### TASK REQUIREMENTS
**A.** Please decide whether each statement below agrees with the text on Monet and the Seine, and answer yes or no, quoting the deciding words of the text.
(i) The exhibit runs until February 1, 2024.
(ii) At Giverny, Monet painted from a single easel on his studio boat.
(iii) The three Vétheuil paintings on one wall were lent by a single museum.
**B.** Answer these questions from the text on Monet and the Seine.
(i) Which museum is showing the exhibit?
(ii) At what hour did Monet get up at Giverny?
(iii) How many paintings make up the series?
**C.** Extend the text on Monet and the Seine, picking up after its last sentence.
=== DOCUMENT SECTION ===
Monet and the Seine
What: Monet and the Seine: Impressions of a River
Where: The Museum of Fine Arts, Houston. Currently on exhibit until February 1, 2024.
Why: A series of over 50 paintings by Claude Monet document the Seine River. Monet lived in Argenteuil, Vétheuil, Possy, and Giverny at various times in his life and used the serpentine river as his studio.
At Giverny, Monet would get up at 3 am. and row a skiff out to where he had a studio boat anchored. Monet would then have several easels set up and go from one to the other successively as the sun rose, capturing the different light and the detail it illuminated. This exhibit literally has gathered these painting from all over the world in a once in a lifetime chance to see them side-by-side.
On one wall three of the paintings from Monet’s Vétheuil phase have been loaned from a trio of museums located on three different continents. Each one reveals an increasing greater sense of a church being reflected in the water, as the light allows.
=== ENTRIES SUPPLIED ===
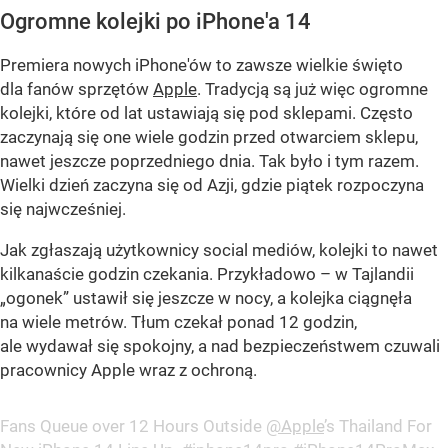
Ogromne kolejki po iPhone'a 14
Premiera nowych iPhone'ów to zawsze wielkie święto
dla fanów sprzętów
Apple
. Tradycją są już więc ogromne
kolejki, które od lat ustawiają się pod sklepami. Często
zaczynają się one wiele godzin przed otwarciem sklepu,
nawet jeszcze poprzedniego dnia. Tak było i tym razem.
Wielki dzień zaczyna się od Azji, gdzie piątek rozpoczyna
się najwcześniej.
Jak zgłaszają użytkownicy social mediów, kolejki to nawet
kilkanaście godzin czekania. Przykładowo – w Tajlandii
„ogonek” ustawił się jeszcze w nocy, a kolejka ciągnęła
na wiele metrów. Tłum czekał ponad 12 godzin,
ale wydawał się spokojny, a nad bezpieczeństwem czuwali
pracownicy Apple wraz z ochroną.
Fans Queue over 12 Hours Outside
@Apple
’s Thailand For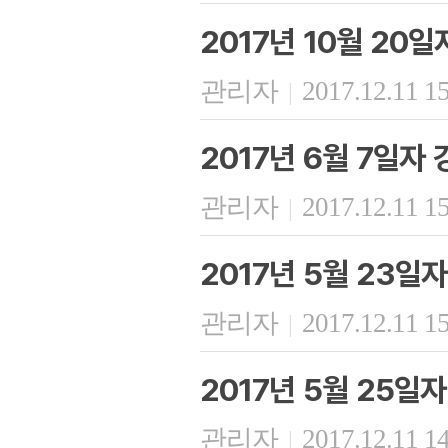
2017년 10월 20
관리자
2017.12.11 1
|
2017년 6월 7일자
관리자
2017.12.11 1
|
2017년 5월 23일
관리자
2017.12.11 1
|
2017년 5월 25일
관리자
2017.12.11 1
|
===
### ANSWERS TO THE EXERCISE
**A.**
(i) Yes: "Currently on exhibit until February 1, 2024."
(ii) No: "Monet would then have several easels set up and go from one to the other successively as the sun rose"
(iii) No: "loaned from a trio of museums located on three different continents"

**B.**
(i) The Museum of Fine Arts, Houston
(ii) 3 am
(iii) Over 50

**C.**
Many of the paintings use the mirror like reflection of water so well and are so symmetrical they can be looked at upside down, as the center is the horizon line, and look like a Rorschach blot. Perhaps there is also a psychological portrait of Monet that emerges since the works take in separate points of his own life journey. At one point Monet was thrown out of a hotel stark naked in the middle of the night for not paying his bill. Monet then lived in a crowded house with his wife and children and another family. His wife died. The man suffered many hardships before he became a famous and rich artist. All of this is reflected in this assemblage of his paintings.